West End artist Valerie Fjellstrom has been recreating depictions of spiritual icons and texts with the use of gesso, rich colour pigments and 24ct gold leaf details for the past 17 years.
Situated in a highrise complex at the river’s edge, Fjellstrom’s studio is a vision of tranquility and peacefulness amongst the urban redevelopments. She has pursued the art of iconography thanks to a chance encounter. “I was travelling in Florence and I noticed a nun walking down the street with heavy bags and I offered her a hand,” said Fjellstrom. “They were filled with icons and I was in awe. So I went with her back to the church and eventually made my way to the mother-house in Belgium to learn more.”
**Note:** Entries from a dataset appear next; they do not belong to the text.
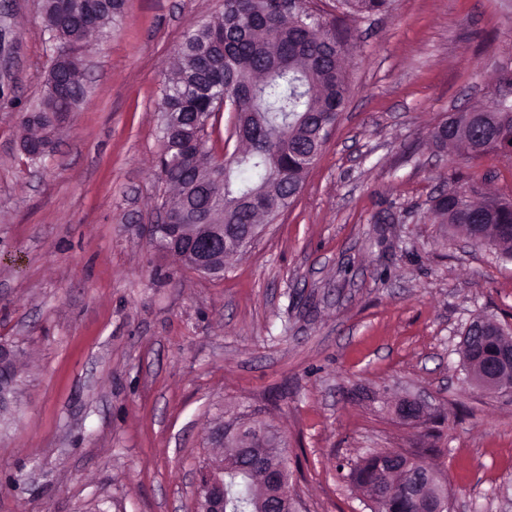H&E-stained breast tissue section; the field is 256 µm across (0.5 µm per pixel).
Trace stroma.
Wrapping results in <instances>:
<instances>
[{"instance_id": "stroma-1", "label": "stroma", "mask_w": 512, "mask_h": 512, "mask_svg": "<svg viewBox=\"0 0 512 512\" xmlns=\"http://www.w3.org/2000/svg\"><path fill=\"white\" fill-rule=\"evenodd\" d=\"M349 99L287 211L221 275L147 235L164 186L158 103L184 34L224 0H126L83 49L88 93L31 164L20 121L54 46L39 0H0V338L23 352L0 424V512H193L225 411L288 440L298 512H371L348 474L429 448L450 512H512V393L466 379L473 318L512 326V262L435 223L449 186L512 200V159L440 150L444 115L512 70V0H389L353 17ZM425 399L420 421L396 414Z\"/></svg>"}]
</instances>
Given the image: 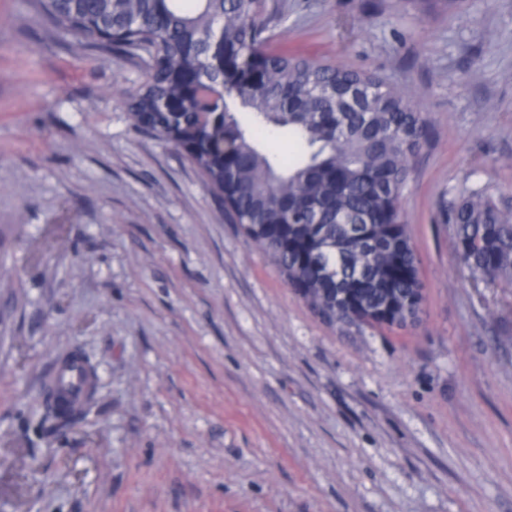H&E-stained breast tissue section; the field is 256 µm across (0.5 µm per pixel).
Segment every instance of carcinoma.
Listing matches in <instances>:
<instances>
[{
  "label": "carcinoma",
  "instance_id": "carcinoma-1",
  "mask_svg": "<svg viewBox=\"0 0 512 512\" xmlns=\"http://www.w3.org/2000/svg\"><path fill=\"white\" fill-rule=\"evenodd\" d=\"M56 28L145 54L134 125L175 138L230 217L328 323L404 326L422 287L401 206L426 116L378 76L270 47L268 0H37ZM221 31L224 69L208 66ZM291 139L292 156L266 150ZM226 144L223 154L215 148ZM475 281L512 287V208L473 191L448 213ZM349 296L332 304L336 290Z\"/></svg>",
  "mask_w": 512,
  "mask_h": 512
}]
</instances>
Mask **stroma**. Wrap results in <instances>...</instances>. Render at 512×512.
I'll return each instance as SVG.
<instances>
[{"mask_svg": "<svg viewBox=\"0 0 512 512\" xmlns=\"http://www.w3.org/2000/svg\"><path fill=\"white\" fill-rule=\"evenodd\" d=\"M289 50L427 117L403 208L417 324L331 325L177 149L136 128L139 52L0 0V512H512V288L447 213L512 198V0H270ZM89 357L69 426L41 420ZM68 362L70 366L65 370L57 369L55 379L70 394L69 400L73 405L79 404L88 391V384L79 372L81 361L73 357Z\"/></svg>", "mask_w": 512, "mask_h": 512, "instance_id": "obj_1", "label": "stroma"}]
</instances>
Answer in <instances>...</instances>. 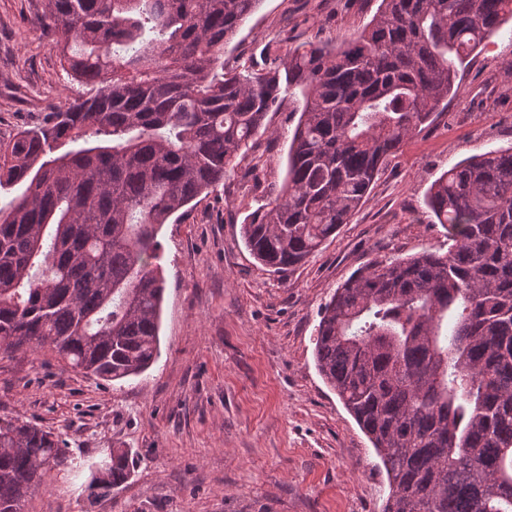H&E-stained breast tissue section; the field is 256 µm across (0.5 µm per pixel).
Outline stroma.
<instances>
[{
	"instance_id": "1",
	"label": "stroma",
	"mask_w": 512,
	"mask_h": 512,
	"mask_svg": "<svg viewBox=\"0 0 512 512\" xmlns=\"http://www.w3.org/2000/svg\"><path fill=\"white\" fill-rule=\"evenodd\" d=\"M379 0H261L224 46L225 70L264 68L308 42L341 45ZM43 0H0V143L47 119L81 90L50 37ZM512 21L458 74L460 92L403 145L369 196L305 263L280 275L257 263L240 228L279 192L303 99L287 96L213 193L159 234L165 293L160 355L106 383L52 348L0 354V420L62 440L66 465L32 487L25 512H383L386 474L374 448L319 374L315 328L336 287L375 259L447 248L424 198L457 163L512 146ZM129 478L89 497L90 466L109 449Z\"/></svg>"
}]
</instances>
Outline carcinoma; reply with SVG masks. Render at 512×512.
Returning <instances> with one entry per match:
<instances>
[{
	"instance_id": "carcinoma-1",
	"label": "carcinoma",
	"mask_w": 512,
	"mask_h": 512,
	"mask_svg": "<svg viewBox=\"0 0 512 512\" xmlns=\"http://www.w3.org/2000/svg\"><path fill=\"white\" fill-rule=\"evenodd\" d=\"M260 0H44L37 29L87 87L0 143V353L46 345L104 381L159 352L162 225L269 133L280 94L304 105L279 194L241 225L274 273L305 261L367 197L406 139L458 95L457 65L512 0H381L338 47L308 43L224 73V43ZM448 252L372 261L321 312L315 359L385 469L384 512H512V147L430 185ZM66 461L50 431L0 421V512ZM97 497L130 475L111 449Z\"/></svg>"
}]
</instances>
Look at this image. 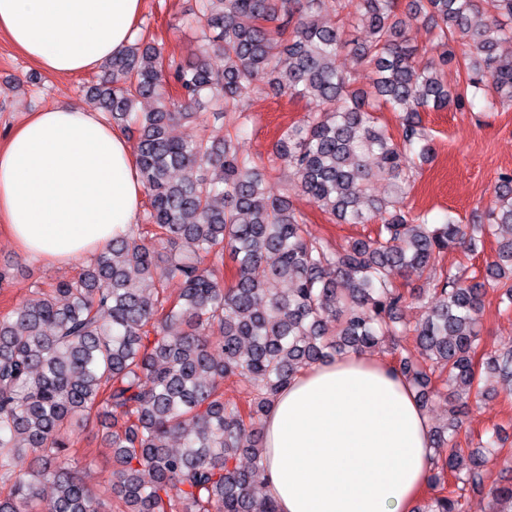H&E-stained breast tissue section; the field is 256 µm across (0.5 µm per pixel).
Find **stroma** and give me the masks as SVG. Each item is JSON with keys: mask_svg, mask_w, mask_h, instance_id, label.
Returning <instances> with one entry per match:
<instances>
[{"mask_svg": "<svg viewBox=\"0 0 512 512\" xmlns=\"http://www.w3.org/2000/svg\"><path fill=\"white\" fill-rule=\"evenodd\" d=\"M194 0H144V9L135 24L138 37L161 39L168 54L180 57L196 48L194 31L183 24ZM104 69L74 76L40 74L9 41L0 34V144L14 126L39 109L68 104L81 109L99 110L98 100L89 95L88 86L104 77ZM245 117L225 114L229 126H240L241 151L255 161L269 157L272 146L287 124L300 120L314 107L313 102L289 99L270 92L252 93L247 98ZM422 123L435 143V153L423 165L405 200L407 209L428 211L432 223L455 218L467 224L475 210L489 207L494 183L500 173L512 171V106L492 112L482 102L462 112H425ZM275 193L287 195L295 211L308 218L310 236L327 239L343 248L355 238L373 230V223L338 224L325 216L303 193L296 176L287 167L271 173ZM78 260L66 268H53L21 254L5 232L0 231V270L10 276L0 282V315L24 302L35 283L53 284L77 277L85 267ZM499 294L487 290L480 316L483 345L491 349L512 341V314L499 313ZM497 425L505 431L506 447L512 448V395L481 397L471 405L462 427V436L476 437L487 427ZM79 447L92 449L97 461L80 463L87 485L104 501L112 497V452L101 441L97 424H89L80 434Z\"/></svg>", "mask_w": 512, "mask_h": 512, "instance_id": "1", "label": "stroma"}]
</instances>
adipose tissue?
I'll return each mask as SVG.
<instances>
[{"label": "adipose tissue", "mask_w": 512, "mask_h": 512, "mask_svg": "<svg viewBox=\"0 0 512 512\" xmlns=\"http://www.w3.org/2000/svg\"><path fill=\"white\" fill-rule=\"evenodd\" d=\"M144 0H0V32L41 71L76 76L122 53ZM144 187L126 135L99 113H31L0 146V228L66 267L126 233ZM265 489L279 512H413L434 452L408 381L365 353L303 371L264 419Z\"/></svg>", "instance_id": "ef3b65f1"}]
</instances>
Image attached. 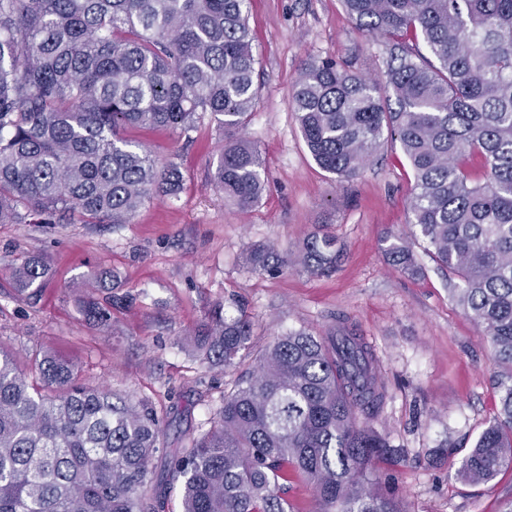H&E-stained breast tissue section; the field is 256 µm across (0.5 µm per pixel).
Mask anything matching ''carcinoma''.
Returning <instances> with one entry per match:
<instances>
[{"label":"carcinoma","instance_id":"1","mask_svg":"<svg viewBox=\"0 0 512 512\" xmlns=\"http://www.w3.org/2000/svg\"><path fill=\"white\" fill-rule=\"evenodd\" d=\"M342 2L390 45L388 94L333 59L309 60L293 87L296 119L317 165L343 180L399 143L414 176L411 223L461 282L453 298L506 369L499 415L459 470L488 484L512 469V0ZM246 9V0H0V221L128 224L151 195L179 197V168H158L120 130L188 132L206 113L227 131L243 127L257 63ZM263 170L255 146L229 141L214 180L246 210L263 193ZM384 243L389 262L419 273L405 241ZM342 257L317 231L298 264L322 275ZM246 260L269 275L288 267L264 245ZM12 276L34 300L46 267L28 257ZM115 303L91 297L82 314L104 325ZM251 338L246 318L218 306L192 346L202 362L229 367ZM374 364L345 329L278 337L159 474L153 407L77 383L75 364L55 353L33 382L0 347V512H166L176 487L182 512H290V473L311 485L319 512H403L380 492L372 461H398L404 449L358 423L384 398Z\"/></svg>","mask_w":512,"mask_h":512}]
</instances>
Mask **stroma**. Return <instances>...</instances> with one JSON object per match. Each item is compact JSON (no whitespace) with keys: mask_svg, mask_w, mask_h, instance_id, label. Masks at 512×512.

Although facing many obstacles including translating the process into English, Fjellstrom has been painting and selling icons ever since. “I’m addicted; I can’t tear myself away from it. It’s a long, big process; it used to take months to make one icon but now it only takes about three weeks,” said Fjellstrom. “I’ve sold some to America and Japan!”
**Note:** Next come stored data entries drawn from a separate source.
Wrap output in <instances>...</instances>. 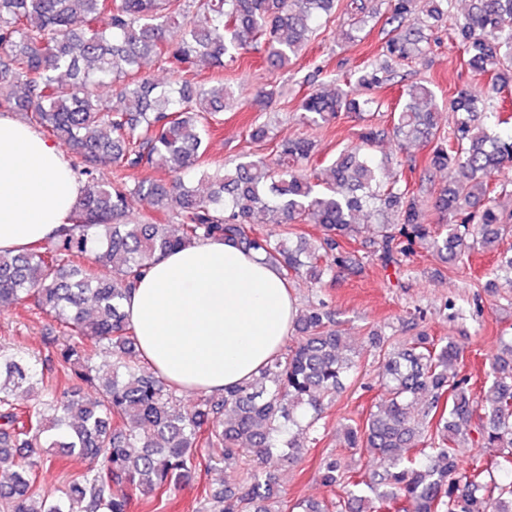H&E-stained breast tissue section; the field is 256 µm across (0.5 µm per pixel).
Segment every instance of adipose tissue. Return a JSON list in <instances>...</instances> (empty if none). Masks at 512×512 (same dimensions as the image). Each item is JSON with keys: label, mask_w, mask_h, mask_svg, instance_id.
<instances>
[{"label": "adipose tissue", "mask_w": 512, "mask_h": 512, "mask_svg": "<svg viewBox=\"0 0 512 512\" xmlns=\"http://www.w3.org/2000/svg\"><path fill=\"white\" fill-rule=\"evenodd\" d=\"M83 193L54 143L0 115V253L53 236ZM124 309L138 348L168 382L220 393L257 376L283 348L296 305L257 253L210 240L156 261Z\"/></svg>", "instance_id": "obj_1"}]
</instances>
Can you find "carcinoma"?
I'll use <instances>...</instances> for the list:
<instances>
[{
	"instance_id": "cac0c4a2",
	"label": "carcinoma",
	"mask_w": 512,
	"mask_h": 512,
	"mask_svg": "<svg viewBox=\"0 0 512 512\" xmlns=\"http://www.w3.org/2000/svg\"><path fill=\"white\" fill-rule=\"evenodd\" d=\"M449 0H389L393 35L382 59L338 80L328 77L298 105L303 124L319 129L340 112L381 108L373 96L342 91L341 81L375 90L394 65L422 54L412 18L448 17ZM337 0H0V109L66 142L82 159L84 192L70 223L20 252L0 253V311L28 301L65 329L47 338L41 364L0 345V512H131L134 497L167 492L200 468L245 464L238 485L215 489L198 512H290L277 498L266 461L301 459L297 435L317 431L328 406L357 373L356 353L320 299L295 321L296 338L251 381L182 405L178 388L141 365L124 301L151 264L167 253L221 239L261 254L284 276L320 284L355 255L362 212L374 219L373 254L385 269L425 248L456 261L476 249L498 251L490 290L512 288V248H500L512 217L498 198L512 167V115L496 95L512 84V0H470L450 34L485 77L460 87L446 106L454 127L437 124L439 104L427 85H405L391 127L369 126L360 142L311 175L314 142L275 145V157L211 165L205 140L224 113L239 110L224 66L250 50L279 69L291 64ZM359 22L379 14L371 0L347 4ZM170 72L154 82L147 62ZM213 76L199 81V71ZM110 90V96L96 93ZM390 136L401 149L430 146L429 168L448 175L433 207L448 215L430 224L420 193L401 183L397 158L377 156ZM163 171L167 179L102 183L97 169ZM133 198L154 216L128 220ZM281 227L262 233L256 216ZM314 224L320 235L297 232ZM112 277L99 276L97 267ZM110 347L112 364H93ZM384 393L363 424L341 428L347 448H364V471L327 457L322 480L341 489L330 505L297 503L301 512H512V335L501 336L486 372V395L459 375L460 347L421 330L403 341L371 336ZM19 391L37 405L23 406ZM474 425L468 433L464 427ZM462 444L501 449L499 459L459 467ZM59 448L92 461L82 475L45 493L37 485L44 452Z\"/></svg>"
}]
</instances>
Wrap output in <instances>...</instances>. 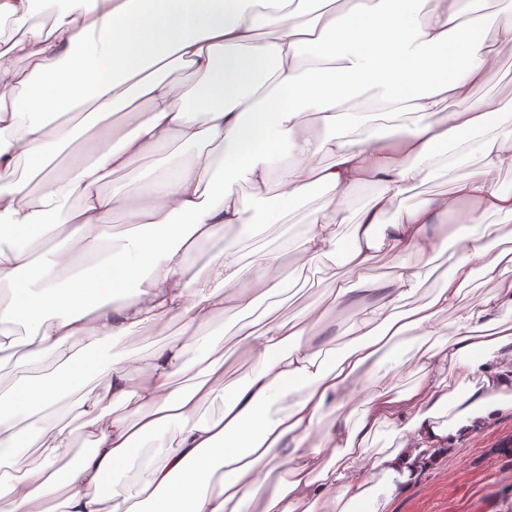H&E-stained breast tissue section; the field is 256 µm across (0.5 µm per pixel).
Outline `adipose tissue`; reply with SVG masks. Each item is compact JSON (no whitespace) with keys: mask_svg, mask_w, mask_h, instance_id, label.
I'll use <instances>...</instances> for the list:
<instances>
[{"mask_svg":"<svg viewBox=\"0 0 512 512\" xmlns=\"http://www.w3.org/2000/svg\"><path fill=\"white\" fill-rule=\"evenodd\" d=\"M47 0L52 27L30 23L34 0H0V22L23 25L0 43V361L13 358V326L32 324L16 381L0 390V500L8 512H227L234 499L261 512H379L378 482L407 483L428 450L445 451L512 407V283L471 307L461 292L475 275L512 271V242L489 217L512 222V83L476 95L498 71L497 45H512V8L486 12L469 0ZM184 69L194 84L170 79ZM409 104L420 123L405 136L368 132L359 141L315 135V114L328 128L366 123L376 110ZM73 112L75 124L49 127ZM92 145L64 178L49 167L72 140ZM193 148L166 166L137 199L139 159L171 145ZM448 151L449 191L386 215ZM481 165L456 170L472 153ZM41 174L33 200L15 179L19 161ZM124 182L104 191L111 175ZM328 194L306 217L298 248L305 261L333 259L331 218L361 187L375 186L354 224L343 262L361 275L380 255L397 258L392 281L367 283L373 301L352 324L353 345L333 363L311 338L331 307L309 302L294 318L245 321L237 346L251 360L248 379L224 382V341L188 340L171 329L208 326L233 310L247 317L283 294L282 253L241 262L225 244L199 267L191 253L227 224L261 216L263 190L292 205L312 186ZM473 225L452 268L420 306L423 279L408 256L435 257L448 246L434 224L442 217ZM139 234L115 240V221ZM63 237L36 244L52 224ZM450 337L419 356L421 377L399 392L376 372L396 341ZM153 327L164 343L143 357L139 376L114 358L112 340ZM205 354L190 386H176L189 353ZM58 368L50 379L28 372L43 354ZM106 374L107 388L75 398L76 373ZM306 391L288 396L296 385ZM221 402L216 417L201 415ZM358 404L354 425L317 429L324 410ZM80 409L83 421L66 416ZM399 438L371 448L381 428ZM92 446L55 480V467L77 437ZM43 447L39 469L20 471L24 449ZM148 471L132 496L129 471ZM223 471L220 490L209 482Z\"/></svg>","mask_w":512,"mask_h":512,"instance_id":"ef3b65f1","label":"adipose tissue"}]
</instances>
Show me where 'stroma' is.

Quite a different process to using acrylic paints, Fjellstrom layers a gelatin and farm egg tempura with powdered pigments to create her vivid designs. She constructs each image through consecutive coats. “I love colour; mine are probably more colourful than most. In its purity, using egg as a medium to glue particles to the board, it’s very unadulterated. The process is more beautiful in tempura, layer by layer and the buildup of colours … the whole icon emerges through the layers,” said Fjellstrom.
It was after coming back to Australia from her travels abroad that Fjellstrom and her family decided to make the move from northern New South Wales to Brisbane city where she set up her studio in 4101. “Lucky we just landed in West End. We didn’t know anything about Brisbane. I got off the bus from the city and someone was playing a guitar on the street and I thought, ‘This is where I want to live’. So we looked at this house in Vulture Street across from the high school,” said Fjellstrom.
Fjellstrom has watched as the 4101 peninsula has blossomed into the bustling cultural hub we know it as today with many of the old structures and sites being refurbished and creating space for newer developments. “I like the differences that you see; it’s that lovely mix of people and location. The diversity of people, income and restaurants. I hope that doesn’t change with the new developments and highrises going up,” said Fjellstrom.
After setting her sights on West End over a decade ago, it looks like Fjellstrom is still able to draw inspiration from busy streets and doesn’t plan to move on any time soon. “I wouldn’t want to live anywhere else than West End.”